Pierachille Dolfini
Una rilettura pop per L’italiana in Algeri di VoceallOpera dove Mustafà assomiglia al tycoon e Isabella alla Fallaci Ritmo rossiniano doc nella direzione di Marco Alibrando
Mustafà in versione Trump ancora mancava. Il Mustafà dell’Italiana in Algeri di Gioachino Rossini. Fatta e rifatta in tutte le salse, portata al tempo della crisi mediorientale, collocata sullo sfondo della corsa al petrolio – da Ugo Gregoretti a Ken Russel a Davide Livermore si sono viste le più originali e stravaganti letture. Riletture autorizzate da quella follia organizzata che è la partitura che il musicista di Pesaro scrisse per Venezia nel 1813 a ventun’anni. Ideale per il tempo di carnevale in cui le regole sociali vengono sovvertite e l’irrazionalità prende il potere. Ci sono genio e follia nella musica vorticosa dell’Italiana. E c’è, come sempre in Rossini, un sorriso che sa essere anche amaro perché guarda con disincanto alla realtà.
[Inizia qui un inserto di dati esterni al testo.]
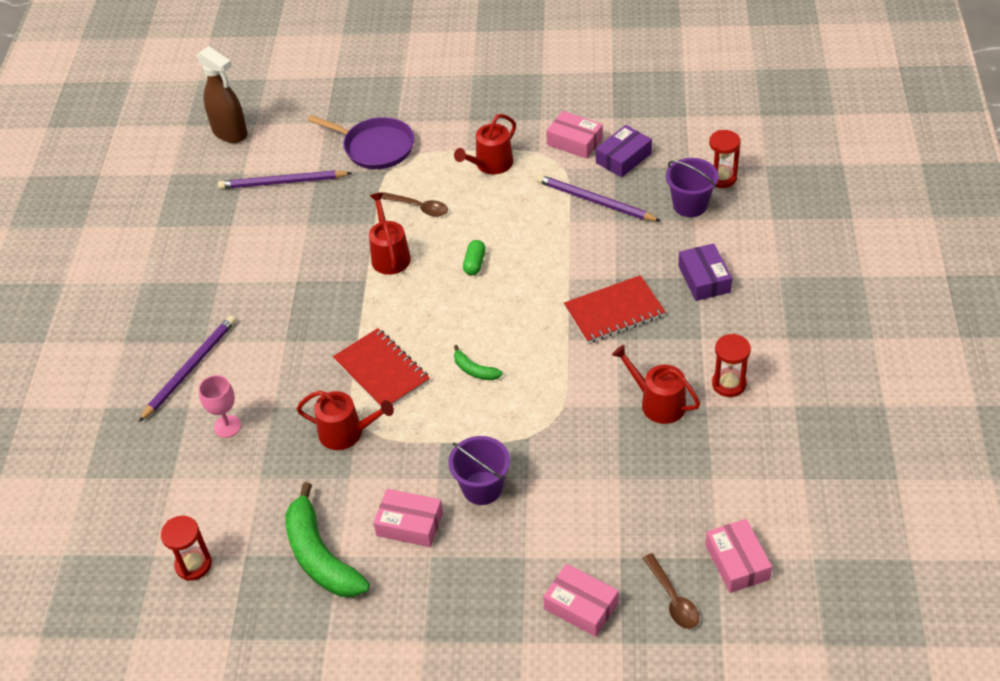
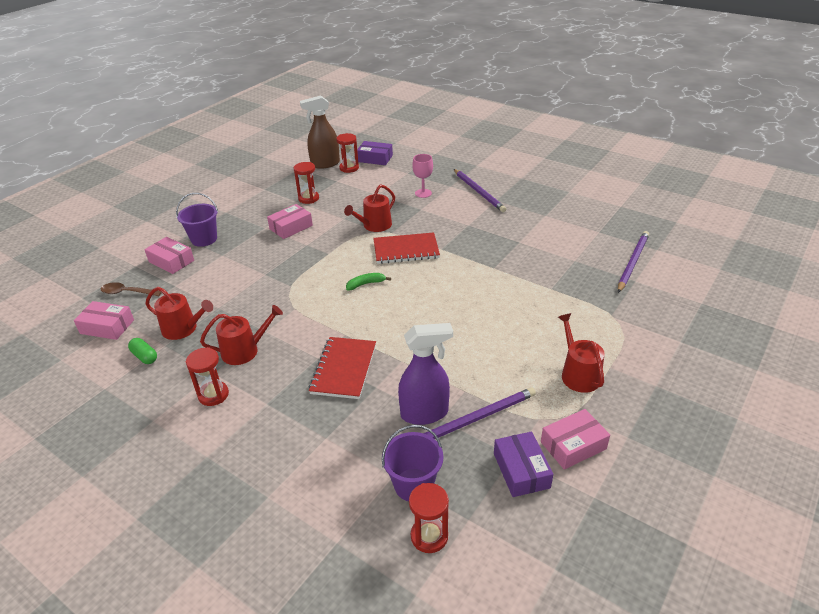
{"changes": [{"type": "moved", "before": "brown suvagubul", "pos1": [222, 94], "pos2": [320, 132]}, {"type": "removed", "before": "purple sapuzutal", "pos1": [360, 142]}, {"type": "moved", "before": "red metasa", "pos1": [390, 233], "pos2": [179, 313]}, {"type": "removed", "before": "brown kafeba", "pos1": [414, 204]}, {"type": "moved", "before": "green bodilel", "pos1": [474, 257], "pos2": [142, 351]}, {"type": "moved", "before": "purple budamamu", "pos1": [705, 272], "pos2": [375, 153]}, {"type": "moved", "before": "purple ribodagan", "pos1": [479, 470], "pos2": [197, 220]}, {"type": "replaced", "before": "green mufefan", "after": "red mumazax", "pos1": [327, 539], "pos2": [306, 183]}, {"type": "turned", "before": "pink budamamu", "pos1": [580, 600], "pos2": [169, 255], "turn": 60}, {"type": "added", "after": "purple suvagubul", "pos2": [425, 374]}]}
Realtà dalla quale era partito Angelo Anelli per il suo libretto (dove non manca un riferimento massonico nel modo in cui è raccontato il rito di affiliazione ai Pappataci di Mustafà), il rapimento nel 1805 da parte dei corsari di Antonietta Frapolli, signora milanese portata nell’harem del Bey di Algeri e poi ritornata in Italia.
Realtà, o storia, che nell’allestimento di Gianmaria Aliverta per la sua associazione VoceAllOpera allo SpazioTeatro89 di Milano va in corto circuito. Perché l’Italiana Isabella che si presenta nell’harem di un Mustafà con il ciuffo biondo alla Trump (pare sia il suo idolo, il modello di politico cui si ispira) ha caschetto, occhiali, foulard, sigaretta e macchina da scrivere di Oriana Fallaci. Arrivata ad Algeri (insieme al segretario ipocondriaco Taddeo) non perché rapita dai pirati, ma per una delle sue interviste ai grandi della terra da Arafat a Gheddafi. Parte da qui la lettura di Aliverta che nella dimensione di VoceAllOpera, laboratorio che scopre talenti realizzando spettacolo low cost, ritrova sempre la sua dimensione ideale, libera da vincoli e convenzioni dei palcoscenici lirici. La fantasia si scatena e così la Fallaci e Trump possono trovarsi (la giornalista de La rabbia e l’orgoglio è morta nel 2006 quando l’ascesa politica del magnate era ancora un miraggio) in un’Algeri da fantasia. Una suggestione che dura il tempo dell’aria di Isabella Cruda sorte per poi lasciare il posto alla follia organizzata dell’allestimento di Aliverta che asseconda la musica di Rossini, la cavalca e la porta a eccessi comici impensati.
Tutto avviene nell’harem di Mustafà, dove si incrociano personaggi stravaganti, donne in burqa, uomini in mimetica, ragazzi vestiti da odalisca: un cubo che si apre a evocare un harem con archi rosa e azzurri (gender rispettato) la scena essenziale disegnata da Danilo Coppola immersa in un orizzonte nero su cui si stagliano i colorati costumi di Sara Marcucci – tanti burqa camouflage, flou e a quadrettoni da tovaglia di osteria. Tutto è pop, tutto è in stile camp, un po’ parata del pride (come accadeva già in Cenerentola, sempre Rossini, che Aliverta aveva trasportato nel mondo delle sfilate di moda), un po’ trash italiano. Ma non solo. Eccesso al potere con siparietti da comiche del cinema muto che fanno ridere di gusto il pubblico. E il Bey in versione tycoon, è anche un po’ un personaggio del mondo dello spettacolo, verrebbe da dire della rivista a vederlo nel suo doppiopetto rosso – la Fallaci, d’altra parte, intervistò anche Federico Fellini e Totò quindi tutto ci può stare.
Così, in una cornice tra il musical e il fumetto, ci stanno i coristi (maschi) in burqa, ci sta la Isabella/Fallaci che smette i panni di giornalista per indossare la mimetica, ci sta Lindoro in tuta arancione da prigioniero tenuto in catene da Mustafà. E ci sta un Taddeo (molto) gayfriendly che prima si disinfetta perennemente con salviettine umidificate e amuchina (l’allarme coronavirus non era ancora scoppiato così drammaticamente) per poi calarsi perfettamente nel mood algerino ballando la lap dance con movimenti sinuosi (Alfonso Ciulla oltre che lezioni di canto ha fatto anche scuola di danza) da fare invidia a qualsiasi professionista delle acrobazie al palo o ai twerk dell’Elettra Lamborghini di turno.